→ Kaynak metin:
○ ○ ○

Türkiye’nin birikimi, vizyonu ve gelecek perspektifi hakkında Nursuna Memecan, Dr. İbrahim Kalın ve Mehmet Öğütçü de birer konuşma yapacak. Ayrıca Cemalettin Haşimi, Mustafa Akyol, Sir David Richmond, Lord Bell of Belgravia, Remzi Gür, Huseyin Gün, Jonathan Clarke ve Murat Yalçıntaş mizakereleri ile seminere katkıda bulunacak.

STRATEJİK KONULAR MASAYA YATIRILIYOR
Konuşma başlıklarına bakınca seminerin konusu ve kapsamı hakkında daha geniş fikir edinmemiz mümkün. Seminerde şu başlıklarda sunumlar yapılacak: ‘Turkey’s evolving foreign policy: the view from Ankara’, ‘Zero problems with neighbours: Turkey’s regional strategy’, ‘Turkey’s role in the wider Middle East – more than a mediator? The implications for UK and EU poliy.,’ ‘The Role of Turkey's Foreign Trade in the neighbouring and surrounding countries’, ‘Changing Patterns in Turkish Foreign Policy – the impact on relations between Turkey and her western allies’, ‘Turkey and the UK – full partners on security and justice’, ‘Turkey and the UK – building a stronger partnership’, ‘Turkey and the EU: the view from Brussels - the politics and realities of EU accession’, ‘Is the EU vital to Turkey’s future: the opportunities and the challenges of accession?’, ‘Relations between Turkey and a future Conservative Government – what would they look like?’, ‘The importance of energy as a driver in shaping Turkish foreign policy’.

Seminerin son konuşmasını Başbakan Başdanışmanı Dr. İbrahim Kalın yapacak. Konuşmasının başlığı oldukça anlamlı: ‘The future: the rise of Turkey in a globalised world?”

Hem katılımcıların uzmanlık alanları ve deneyimleri hem de tartışma konularının kapsamı ve derinliği Türkiye hakkında verimli bir bilgi alışverişinin olacağı izlenimini veriyor. Bunu belki de yeni kurulan Kamu Diplomasisi Koordinatörlüğü’nün ilk etkinliklerinden biri olarak kayıtlara geçmek gerek zira Türkiye’de olup bitenleri dış dünyaya anlatmada bir hayli zaman kaybedildi. Şimdi bunu telafi etme zamanı.

Medyanın ıskaladığı gerçek: Türkiye yılından Türkiye yüzyılına

Türkiye açısından sevindirici gelişmeler oluyor. Türkiye’de yaşayan bizler bunu pek göremiyoruz. Çünkü özellikle iç politikadaki çekişmeler ve bütün enerjimizi alan sonuçsuz tartışmalar görüş alanımızı daraltıyor veya bir sis perdesi olarak önümüzü kapatıyor. Türkiye’yi takip etmek gerçekten emek istiyor, dikkat ve enerji istiyor. Çünkü her gün ayrı bir olay bomba gibi gündeme düşüyor.

○ ○ ○

→ Verilen görev A:
Aşağıdaki listenin ilk satırından başlayıp "name author: (A. Nelson) H. Mason" geçen satıra kadar, o satır da dahil, bütün satırları birebir tekrarlayın.
Türkiye hakkındaki yazı ile aşağıdaki liste arasında hiçbir bağ yoktur.

Çıkarılan kayıtlar:

○ ○ ○

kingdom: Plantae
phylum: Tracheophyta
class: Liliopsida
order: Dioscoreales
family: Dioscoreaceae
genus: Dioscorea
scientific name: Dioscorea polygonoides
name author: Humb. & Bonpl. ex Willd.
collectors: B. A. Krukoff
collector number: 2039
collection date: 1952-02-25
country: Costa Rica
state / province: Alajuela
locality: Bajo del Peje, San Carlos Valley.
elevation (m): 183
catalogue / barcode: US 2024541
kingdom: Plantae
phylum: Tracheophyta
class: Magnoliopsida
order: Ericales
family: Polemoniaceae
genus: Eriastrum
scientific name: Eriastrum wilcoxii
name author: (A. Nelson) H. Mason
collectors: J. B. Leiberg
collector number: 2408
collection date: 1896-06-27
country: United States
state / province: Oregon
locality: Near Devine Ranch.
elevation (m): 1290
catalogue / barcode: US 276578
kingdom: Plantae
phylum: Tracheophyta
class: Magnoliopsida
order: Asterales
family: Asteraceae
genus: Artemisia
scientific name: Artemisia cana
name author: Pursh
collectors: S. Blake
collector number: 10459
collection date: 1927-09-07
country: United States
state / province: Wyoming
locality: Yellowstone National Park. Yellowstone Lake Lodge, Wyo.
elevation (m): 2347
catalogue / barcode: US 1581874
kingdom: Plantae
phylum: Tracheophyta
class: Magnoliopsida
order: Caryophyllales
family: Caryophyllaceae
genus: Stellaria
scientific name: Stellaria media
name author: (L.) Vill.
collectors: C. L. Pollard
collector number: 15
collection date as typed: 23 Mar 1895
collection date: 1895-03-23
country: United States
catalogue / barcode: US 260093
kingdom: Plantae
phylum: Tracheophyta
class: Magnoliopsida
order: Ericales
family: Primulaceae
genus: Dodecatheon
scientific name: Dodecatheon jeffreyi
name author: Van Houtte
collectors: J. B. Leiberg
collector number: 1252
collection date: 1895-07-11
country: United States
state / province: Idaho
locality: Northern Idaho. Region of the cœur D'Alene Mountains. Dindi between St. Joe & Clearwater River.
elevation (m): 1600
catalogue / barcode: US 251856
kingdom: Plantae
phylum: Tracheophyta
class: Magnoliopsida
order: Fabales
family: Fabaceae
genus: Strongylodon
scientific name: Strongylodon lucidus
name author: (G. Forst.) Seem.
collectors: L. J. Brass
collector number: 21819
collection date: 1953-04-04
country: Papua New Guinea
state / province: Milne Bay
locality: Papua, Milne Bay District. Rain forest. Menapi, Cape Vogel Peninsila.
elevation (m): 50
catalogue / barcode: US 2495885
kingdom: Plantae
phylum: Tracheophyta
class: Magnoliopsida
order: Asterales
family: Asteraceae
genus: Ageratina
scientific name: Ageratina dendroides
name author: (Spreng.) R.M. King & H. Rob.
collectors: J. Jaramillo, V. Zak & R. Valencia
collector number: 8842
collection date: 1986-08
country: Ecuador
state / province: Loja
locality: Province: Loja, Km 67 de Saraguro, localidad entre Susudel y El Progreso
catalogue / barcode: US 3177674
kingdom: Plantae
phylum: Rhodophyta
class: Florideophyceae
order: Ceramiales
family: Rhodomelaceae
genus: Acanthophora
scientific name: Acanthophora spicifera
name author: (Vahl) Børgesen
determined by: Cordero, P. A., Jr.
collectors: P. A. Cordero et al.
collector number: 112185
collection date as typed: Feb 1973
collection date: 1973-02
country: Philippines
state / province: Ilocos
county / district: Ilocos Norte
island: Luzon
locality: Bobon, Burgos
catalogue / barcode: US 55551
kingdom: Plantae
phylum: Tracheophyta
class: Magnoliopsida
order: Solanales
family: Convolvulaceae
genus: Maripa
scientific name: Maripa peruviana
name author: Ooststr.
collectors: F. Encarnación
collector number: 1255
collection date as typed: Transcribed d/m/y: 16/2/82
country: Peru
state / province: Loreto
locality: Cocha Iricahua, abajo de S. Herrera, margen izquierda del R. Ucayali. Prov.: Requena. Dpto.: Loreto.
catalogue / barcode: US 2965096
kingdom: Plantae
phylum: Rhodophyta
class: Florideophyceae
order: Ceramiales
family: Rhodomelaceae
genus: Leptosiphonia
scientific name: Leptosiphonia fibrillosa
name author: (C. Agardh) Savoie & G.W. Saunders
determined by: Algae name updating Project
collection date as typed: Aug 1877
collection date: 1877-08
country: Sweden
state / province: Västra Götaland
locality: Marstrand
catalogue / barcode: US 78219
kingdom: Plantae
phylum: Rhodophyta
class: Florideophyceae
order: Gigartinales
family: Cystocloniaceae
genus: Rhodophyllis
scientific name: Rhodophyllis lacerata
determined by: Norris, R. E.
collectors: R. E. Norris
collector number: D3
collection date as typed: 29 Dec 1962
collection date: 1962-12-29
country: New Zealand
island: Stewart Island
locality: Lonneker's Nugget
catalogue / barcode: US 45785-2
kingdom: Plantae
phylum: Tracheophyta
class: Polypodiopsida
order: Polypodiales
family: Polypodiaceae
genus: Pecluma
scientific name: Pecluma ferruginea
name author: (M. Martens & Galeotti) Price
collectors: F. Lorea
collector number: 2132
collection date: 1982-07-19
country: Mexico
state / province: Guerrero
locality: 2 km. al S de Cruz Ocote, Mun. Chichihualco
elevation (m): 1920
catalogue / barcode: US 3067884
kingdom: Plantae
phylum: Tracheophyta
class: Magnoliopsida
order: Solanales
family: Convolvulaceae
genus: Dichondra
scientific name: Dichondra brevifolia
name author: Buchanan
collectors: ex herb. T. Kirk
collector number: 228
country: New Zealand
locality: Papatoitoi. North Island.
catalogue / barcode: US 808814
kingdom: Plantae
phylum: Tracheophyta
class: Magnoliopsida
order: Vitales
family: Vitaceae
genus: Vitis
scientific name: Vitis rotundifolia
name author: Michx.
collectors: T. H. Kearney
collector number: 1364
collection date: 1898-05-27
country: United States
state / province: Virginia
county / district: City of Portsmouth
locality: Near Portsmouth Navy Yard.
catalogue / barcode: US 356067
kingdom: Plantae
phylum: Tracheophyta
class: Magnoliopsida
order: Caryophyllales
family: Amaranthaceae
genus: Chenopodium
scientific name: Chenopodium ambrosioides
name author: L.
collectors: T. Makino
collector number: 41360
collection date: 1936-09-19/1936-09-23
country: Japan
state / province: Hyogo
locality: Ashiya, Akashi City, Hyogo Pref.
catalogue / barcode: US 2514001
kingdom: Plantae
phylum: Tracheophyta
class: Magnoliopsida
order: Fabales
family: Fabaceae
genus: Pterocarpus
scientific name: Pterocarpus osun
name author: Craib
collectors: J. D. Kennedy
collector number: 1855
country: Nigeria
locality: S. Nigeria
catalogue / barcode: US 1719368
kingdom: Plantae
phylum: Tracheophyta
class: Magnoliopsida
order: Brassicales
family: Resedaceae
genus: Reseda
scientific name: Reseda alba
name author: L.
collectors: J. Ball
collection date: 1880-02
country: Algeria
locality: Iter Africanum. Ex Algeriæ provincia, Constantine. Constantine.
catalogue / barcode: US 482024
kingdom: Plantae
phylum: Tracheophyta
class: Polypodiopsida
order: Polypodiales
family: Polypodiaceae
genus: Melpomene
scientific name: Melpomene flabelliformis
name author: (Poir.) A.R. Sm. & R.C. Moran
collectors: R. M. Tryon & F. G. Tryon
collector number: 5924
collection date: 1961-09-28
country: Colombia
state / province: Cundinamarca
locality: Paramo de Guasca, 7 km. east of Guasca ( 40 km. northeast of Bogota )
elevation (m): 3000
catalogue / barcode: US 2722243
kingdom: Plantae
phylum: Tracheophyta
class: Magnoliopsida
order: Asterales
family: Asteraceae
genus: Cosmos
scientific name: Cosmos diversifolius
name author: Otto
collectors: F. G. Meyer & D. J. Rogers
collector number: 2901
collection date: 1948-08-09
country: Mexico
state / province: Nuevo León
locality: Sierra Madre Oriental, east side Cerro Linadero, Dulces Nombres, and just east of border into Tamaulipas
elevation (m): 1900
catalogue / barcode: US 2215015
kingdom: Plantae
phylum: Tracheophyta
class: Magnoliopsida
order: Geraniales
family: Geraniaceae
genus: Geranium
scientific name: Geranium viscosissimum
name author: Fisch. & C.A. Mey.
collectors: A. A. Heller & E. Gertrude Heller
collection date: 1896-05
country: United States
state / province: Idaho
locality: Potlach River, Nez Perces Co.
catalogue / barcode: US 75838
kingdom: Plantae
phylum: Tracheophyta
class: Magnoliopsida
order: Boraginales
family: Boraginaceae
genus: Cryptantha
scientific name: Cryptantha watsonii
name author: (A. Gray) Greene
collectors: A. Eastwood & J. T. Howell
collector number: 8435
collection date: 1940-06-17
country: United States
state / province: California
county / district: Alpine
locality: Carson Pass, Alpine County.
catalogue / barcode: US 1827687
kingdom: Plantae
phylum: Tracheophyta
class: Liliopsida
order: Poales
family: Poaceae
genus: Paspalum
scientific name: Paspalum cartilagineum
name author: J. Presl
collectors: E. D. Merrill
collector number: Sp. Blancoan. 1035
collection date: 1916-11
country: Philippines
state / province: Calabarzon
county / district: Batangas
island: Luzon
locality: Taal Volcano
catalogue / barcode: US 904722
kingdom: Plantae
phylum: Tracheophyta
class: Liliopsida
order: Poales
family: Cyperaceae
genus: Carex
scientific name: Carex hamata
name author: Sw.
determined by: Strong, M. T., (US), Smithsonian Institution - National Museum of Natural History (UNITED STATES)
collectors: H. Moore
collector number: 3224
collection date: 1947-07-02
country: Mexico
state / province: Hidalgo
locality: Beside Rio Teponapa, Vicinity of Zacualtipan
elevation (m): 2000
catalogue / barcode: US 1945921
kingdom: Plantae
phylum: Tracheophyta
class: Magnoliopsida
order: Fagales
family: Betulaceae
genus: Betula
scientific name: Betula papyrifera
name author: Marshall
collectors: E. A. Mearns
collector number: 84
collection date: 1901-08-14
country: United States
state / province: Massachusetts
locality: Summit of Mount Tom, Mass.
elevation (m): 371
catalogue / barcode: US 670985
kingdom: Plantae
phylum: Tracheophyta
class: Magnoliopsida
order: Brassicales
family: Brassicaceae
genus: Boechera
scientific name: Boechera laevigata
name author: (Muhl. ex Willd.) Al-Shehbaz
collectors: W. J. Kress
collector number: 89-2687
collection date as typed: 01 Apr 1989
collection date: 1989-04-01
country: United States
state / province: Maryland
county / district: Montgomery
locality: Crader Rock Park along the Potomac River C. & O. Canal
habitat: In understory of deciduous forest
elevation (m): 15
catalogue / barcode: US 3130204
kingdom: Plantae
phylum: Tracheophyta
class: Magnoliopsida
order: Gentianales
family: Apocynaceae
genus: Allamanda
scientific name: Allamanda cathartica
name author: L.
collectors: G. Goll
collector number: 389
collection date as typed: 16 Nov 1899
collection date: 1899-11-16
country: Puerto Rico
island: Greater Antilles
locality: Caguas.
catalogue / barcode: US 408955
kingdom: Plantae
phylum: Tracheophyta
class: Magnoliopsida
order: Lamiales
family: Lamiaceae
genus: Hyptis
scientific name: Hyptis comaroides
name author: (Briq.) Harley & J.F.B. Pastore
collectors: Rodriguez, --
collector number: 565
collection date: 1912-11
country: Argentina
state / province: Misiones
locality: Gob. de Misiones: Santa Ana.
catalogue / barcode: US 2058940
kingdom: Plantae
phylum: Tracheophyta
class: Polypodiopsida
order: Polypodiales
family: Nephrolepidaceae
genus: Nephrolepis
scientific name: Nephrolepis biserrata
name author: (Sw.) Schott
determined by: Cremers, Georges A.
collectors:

○ ○ ○

→ Verilen görev B:
Türkiye hakkındaki yazıyı kaldığı yerden sürdürün.

→ Görev sonucu A:
kingdom: Plantae
phylum: Tracheophyta
class: Liliopsida
order: Dioscoreales
family: Dioscoreaceae
genus: Dioscorea
scientific name: Dioscorea polygonoides
name author: Humb. & Bonpl. ex Willd.
collectors: B. A. Krukoff
collector number: 2039
collection date: 1952-02-25
country: Costa Rica
state / province: Alajuela
locality: Bajo del Peje, San Carlos Valley.
elevation (m): 183
catalogue / barcode: US 2024541
kingdom: Plantae
phylum: Tracheophyta
class: Magnoliopsida
order: Ericales
family: Polemoniaceae
genus: Eriastrum
scientific name: Eriastrum wilcoxii
name author: (A. Nelson) H. Mason

→ Görev sonucu B:
Gazeteciler açısından, haber ve manşet konusu bulmak bakımından Türkiye’den daha verimli bir ülke var mı? Bana kalırsa yok. Çünkü bizim kadar dinamik ve değişken, arayış içinde olan ve yılların paslandırdığı zincirleri kırmak isteyen az toplum var. Türkiye bu konuda iyi bir örnek oluşturuyor.

Mesela şu meşhur “Balyoz” darbe girişimi veya tatbikat planı Türkiye’nin bütün gündemini sardı. Kulaklarımızı dış dünyaya tıkadık, gözlerimizi kapattık. Özellikle medya üzerinden bir analiz yapmak gerekirse şunu söylemek mümkün: İngiltere, Almanya, Hollanda ve ABD’de hangi gazeteyi elinize alırsanız alın, hangi televizyonun karşısına geçerseniz geçin bu ülke gündemlerinin bizimki kadar karmaşık, gerilimli ve enerji tüketen özellik taşımadığını görürsünüz.

Söz konusu ülkelerin medya organlarında zengin bir dış haberler bölümü vardır. Her ülkede muhabirleri ve yorumcuları olan bu organlarda dünyayı takip etmek, neler olduğunu görmek, küresel bir bakış açısı kazanmak, yani yerel ve ulusalı aşıp dünyayı takip etmek mümkün. Türkiye’de ise dış haberler magazin sayfalarından bile az. İşte dünya siyaseti ile olan ilişkimizi gösteren bir durum. En iddialı gazetelerde bile bir sayfa civarında yer alıyor dış haberler ve uluslar arası gelişmeler. Bu sayfaların bir kısmı da gıda ve moda gibi sektörlerin reklamlarına ayrılıyor üstelik.

Ya TV’ler. Bunların da pek farkı yok. Nadiren Türkiye dışından bağlantılar oluyor. O da sadece haber kanallarında. Diğerlerinde ise dizi filmler, evlendirme programları, eğlence ve magazin diz boyu. Haiti yerle bir olmuş Türkiye’den oraya giden TV sayısı nedeyse yok gibi. Bereket TRT’miz var. O da olmasa dünyaya kapalı, ya da dar açılarla bakan bir medya dünyamız kalacak. Neyse ki TRT imdada yetişiyor pek çok kez. Mesela TRT Türk bu anlamda müthiş yeniliklere imza attı.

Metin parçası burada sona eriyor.